To develop our guides and clarify what might comprise the most helpful framework for reflection and action, we studied a range of other models for ethical decision-making, including those generated by The Markkula Center for Applied Ethics at Santa Clara University, the Framework for Making Ethical Decisions (2013) produced by Brown University, and the guidance of The Oral History Society. These hold in common a focus on the chronological sequencing of ethical research processes, but at times do not fully recognise the differences that particular research methods pose for practising ethics.
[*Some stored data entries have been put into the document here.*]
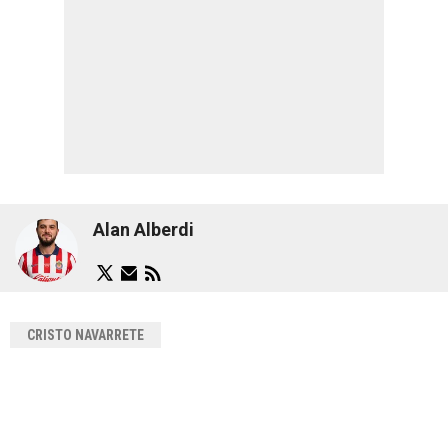
Alan Alberdi
CRISTO NAVARRETE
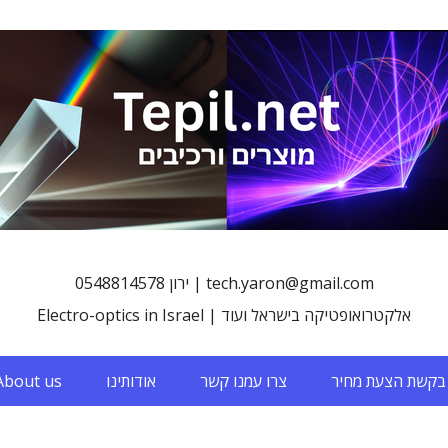
0548814578 ירון | tech.yaron@gmail.com
Electro-optics in Israel | אלקטרואופטיקה בישראל ועוד
About us
אודותינו
צרו עמנו קשר
בקשת הצעת מחיר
In order to better navigate this relation between the universal and the particular or specific, we devised a template for writing a guide that included sections common to all guides, and other sections which differed depending on the method and context being addressed.
Since built environment research is as much about people as it is about places, in these guides people, both researched and researching subjects, are the focus of ethical practice. This includes the people who use and inhabit the places being researched, the people engaging with those places emotionally or spiritually even if they are not physically present, the people who design and those that build them, and the people who own or manage them. In addition, the guides consider the researcher as necessarily a key person or actor who devises the research approach, becomes a participant in the place where they gather data, and determines how to interpret that data and what to do with it.
The guides put into practice the definition set out by Susan Banks and others that ethics is about the kind of lives people may lead, considering what actions may be right or wrong, and which qualities of character we might develop, but most importantly, the responsibilities we have for each other and our ecosystem. They foreground process over outcome; because both people and research can be unpredictable, researchers need to be prepared to navigate unexpected situations and high expectations with limited time. Noting how even the best-laid plans often go awry when they come into contact with reality and real people, the guides emphasise the importance for researchers to put systems in place to support them throughout their process, minimising harm to those they are researching and participating with, as well as themselves.
It is important to note that the guides are not exhaustive and are not intended to address all the possible situations to be faced, particularly for research on sensitive topics or in places experiencing violence or instability. But we argue that learning from the experiences of others can help gain the ability to reflect on what is encountered, and to make informed decisions about the best way to practise research ethically. Insightful and imaginative research encompasses a range of sites, cultural contexts, and people, and there will always be a need for flexibility and care.